*Dataset content*.
▬▬▬

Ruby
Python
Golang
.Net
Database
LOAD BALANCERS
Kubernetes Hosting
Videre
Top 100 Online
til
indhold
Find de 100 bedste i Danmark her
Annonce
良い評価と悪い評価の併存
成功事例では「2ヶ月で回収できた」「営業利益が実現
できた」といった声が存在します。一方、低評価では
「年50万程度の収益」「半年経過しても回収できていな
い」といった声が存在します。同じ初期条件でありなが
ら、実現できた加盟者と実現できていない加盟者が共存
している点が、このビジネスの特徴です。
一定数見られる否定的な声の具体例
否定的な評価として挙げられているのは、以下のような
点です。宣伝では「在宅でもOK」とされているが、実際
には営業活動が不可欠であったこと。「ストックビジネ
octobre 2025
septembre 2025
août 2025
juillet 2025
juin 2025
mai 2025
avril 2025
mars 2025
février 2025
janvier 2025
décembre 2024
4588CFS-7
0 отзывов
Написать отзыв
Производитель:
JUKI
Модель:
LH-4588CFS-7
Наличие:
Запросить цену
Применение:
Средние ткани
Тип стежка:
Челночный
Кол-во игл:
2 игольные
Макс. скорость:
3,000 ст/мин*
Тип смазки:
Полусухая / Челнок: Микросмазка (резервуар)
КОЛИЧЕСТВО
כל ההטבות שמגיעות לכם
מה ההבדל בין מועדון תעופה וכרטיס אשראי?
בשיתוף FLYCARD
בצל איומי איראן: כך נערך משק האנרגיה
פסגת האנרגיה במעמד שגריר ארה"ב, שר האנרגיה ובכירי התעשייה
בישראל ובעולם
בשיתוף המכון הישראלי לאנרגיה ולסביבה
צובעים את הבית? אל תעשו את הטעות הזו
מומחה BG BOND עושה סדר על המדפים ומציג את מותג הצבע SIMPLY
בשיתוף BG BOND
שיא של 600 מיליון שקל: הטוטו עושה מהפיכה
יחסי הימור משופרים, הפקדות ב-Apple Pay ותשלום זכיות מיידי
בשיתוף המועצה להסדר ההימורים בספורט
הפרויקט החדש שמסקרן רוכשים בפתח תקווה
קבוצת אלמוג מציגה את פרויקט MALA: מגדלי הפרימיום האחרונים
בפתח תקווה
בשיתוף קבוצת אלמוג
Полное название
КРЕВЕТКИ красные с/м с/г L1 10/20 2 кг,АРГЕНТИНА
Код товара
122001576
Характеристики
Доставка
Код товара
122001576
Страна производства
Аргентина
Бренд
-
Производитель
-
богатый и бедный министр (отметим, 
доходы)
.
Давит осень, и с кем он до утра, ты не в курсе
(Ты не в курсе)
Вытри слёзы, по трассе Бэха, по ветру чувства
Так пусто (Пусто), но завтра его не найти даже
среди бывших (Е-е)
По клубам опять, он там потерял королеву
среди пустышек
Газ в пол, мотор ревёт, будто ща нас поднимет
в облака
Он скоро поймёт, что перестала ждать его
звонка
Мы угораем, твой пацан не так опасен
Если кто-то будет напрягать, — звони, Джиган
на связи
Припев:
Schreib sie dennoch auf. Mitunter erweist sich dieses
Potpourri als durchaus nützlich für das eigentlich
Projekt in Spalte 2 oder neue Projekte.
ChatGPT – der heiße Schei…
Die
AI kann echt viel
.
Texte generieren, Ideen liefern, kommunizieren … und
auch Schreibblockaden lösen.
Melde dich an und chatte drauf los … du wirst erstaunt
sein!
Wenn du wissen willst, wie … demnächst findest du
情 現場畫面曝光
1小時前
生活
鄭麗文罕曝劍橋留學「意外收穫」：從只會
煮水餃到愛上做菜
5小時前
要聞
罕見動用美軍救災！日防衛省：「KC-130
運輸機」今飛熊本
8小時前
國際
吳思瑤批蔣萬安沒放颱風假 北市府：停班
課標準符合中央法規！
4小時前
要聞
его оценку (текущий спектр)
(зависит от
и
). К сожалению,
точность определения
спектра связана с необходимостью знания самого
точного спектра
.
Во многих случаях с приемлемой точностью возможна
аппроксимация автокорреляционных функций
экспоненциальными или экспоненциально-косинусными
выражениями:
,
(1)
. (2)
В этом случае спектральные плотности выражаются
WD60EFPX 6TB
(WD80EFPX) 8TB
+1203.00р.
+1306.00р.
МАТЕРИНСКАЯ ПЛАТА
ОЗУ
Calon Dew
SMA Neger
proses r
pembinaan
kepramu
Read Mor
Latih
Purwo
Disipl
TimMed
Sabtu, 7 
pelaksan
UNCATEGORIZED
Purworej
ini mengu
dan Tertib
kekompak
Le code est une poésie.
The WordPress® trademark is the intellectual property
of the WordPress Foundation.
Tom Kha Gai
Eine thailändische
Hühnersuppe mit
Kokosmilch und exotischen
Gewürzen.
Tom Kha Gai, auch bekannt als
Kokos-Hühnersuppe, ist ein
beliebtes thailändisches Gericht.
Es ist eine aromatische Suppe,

▬▬▬

Write out the whole listing exactly.

*Expected output*.
Ruby
Python
Golang
.Net
Database
LOAD BALANCERS
Kubernetes Hosting
Videre
Top 100 Online
til
indhold
Find de 100 bedste i Danmark her
Annonce
良い評価と悪い評価の併存
成功事例では「2ヶ月で回収できた」「営業利益が実現
できた」といった声が存在します。一方、低評価では
「年50万程度の収益」「半年経過しても回収できていな
い」といった声が存在します。同じ初期条件でありなが
ら、実現できた加盟者と実現できていない加盟者が共存
している点が、このビジネスの特徴です。
一定数見られる否定的な声の具体例
否定的な評価として挙げられているのは、以下のような
点です。宣伝では「在宅でもOK」とされているが、実際
には営業活動が不可欠であったこと。「ストックビジネ
octobre 2025
septembre 2025
août 2025
juillet 2025
juin 2025
mai 2025
avril 2025
mars 2025
février 2025
janvier 2025
décembre 2024
4588CFS-7
0 отзывов
Написать отзыв
Производитель:
JUKI
Модель:
LH-4588CFS-7
Наличие:
Запросить цену
Применение:
Средние ткани
Тип стежка:
Челночный
Кол-во игл:
2 игольные
Макс. скорость:
3,000 ст/мин*
Тип смазки:
Полусухая / Челнок: Микросмазка (резервуар)
КОЛИЧЕСТВО
כל ההטבות שמגיעות לכם
מה ההבדל בין מועדון תעופה וכרטיס אשראי?
בשיתוף FLYCARD
בצל איומי איראן: כך נערך משק האנרגיה
פסגת האנרגיה במעמד שגריר ארה"ב, שר האנרגיה ובכירי התעשייה
בישראל ובעולם
בשיתוף המכון הישראלי לאנרגיה ולסביבה
צובעים את הבית? אל תעשו את הטעות הזו
מומחה BG BOND עושה סדר על המדפים ומציג את מותג הצבע SIMPLY
בשיתוף BG BOND
שיא של 600 מיליון שקל: הטוטו עושה מהפיכה
יחסי הימור משופרים, הפקדות ב-Apple Pay ותשלום זכיות מיידי
בשיתוף המועצה להסדר ההימורים בספורט
הפרויקט החדש שמסקרן רוכשים בפתח תקווה
קבוצת אלמוג מציגה את פרויקט MALA: מגדלי הפרימיום האחרונים
בפתח תקווה
בשיתוף קבוצת אלמוג
Полное название
КРЕВЕТКИ красные с/м с/г L1 10/20 2 кг,АРГЕНТИНА
Код товара
122001576
Характеристики
Доставка
Код товара
122001576
Страна производства
Аргентина
Бренд
-
Производитель
-
богатый и бедный министр (отметим, 
доходы)
.
Давит осень, и с кем он до утра, ты не в курсе
(Ты не в курсе)
Вытри слёзы, по трассе Бэха, по ветру чувства
Так пусто (Пусто), но завтра его не найти даже
среди бывших (Е-е)
По клубам опять, он там потерял королеву
среди пустышек
Газ в пол, мотор ревёт, будто ща нас поднимет
в облака
Он скоро поймёт, что перестала ждать его
звонка
Мы угораем, твой пацан не так опасен
Если кто-то будет напрягать, — звони, Джиган
на связи
Припев:
Schreib sie dennoch auf. Mitunter erweist sich dieses
Potpourri als durchaus nützlich für das eigentlich
Projekt in Spalte 2 oder neue Projekte.
ChatGPT – der heiße Schei…
Die
AI kann echt viel
.
Texte generieren, Ideen liefern, kommunizieren … und
auch Schreibblockaden lösen.
Melde dich an und chatte drauf los … du wirst erstaunt
sein!
Wenn du wissen willst, wie … demnächst findest du
情 現場畫面曝光
1小時前
生活
鄭麗文罕曝劍橋留學「意外收穫」：從只會
煮水餃到愛上做菜
5小時前
要聞
罕見動用美軍救災！日防衛省：「KC-130
運輸機」今飛熊本
8小時前
國際
吳思瑤批蔣萬安沒放颱風假 北市府：停班
課標準符合中央法規！
4小時前
要聞
его оценку (текущий спектр)
(зависит от
и
). К сожалению,
точность определения
спектра связана с необходимостью знания самого
точного спектра
.
Во многих случаях с приемлемой точностью возможна
аппроксимация автокорреляционных функций
экспоненциальными или экспоненциально-косинусными
выражениями:
,
(1)
. (2)
В этом случае спектральные плотности выражаются
WD60EFPX 6TB
(WD80EFPX) 8TB
+1203.00р.
+1306.00р.
МАТЕРИНСКАЯ ПЛАТА
ОЗУ
Calon Dew
SMA Neger
proses r
pembinaan
kepramu
Read Mor
Latih
Purwo
Disipl
TimMed
Sabtu, 7 
pelaksan
UNCATEGORIZED
Purworej
ini mengu
dan Tertib
kekompak
Le code est une poésie.
The WordPress® trademark is the intellectual property
of the WordPress Foundation.
Tom Kha Gai
Eine thailändische
Hühnersuppe mit
Kokosmilch und exotischen
Gewürzen.
Tom Kha Gai, auch bekannt als
Kokos-Hühnersuppe, ist ein
beliebtes thailändisches Gericht.
Es ist eine aromatische Suppe,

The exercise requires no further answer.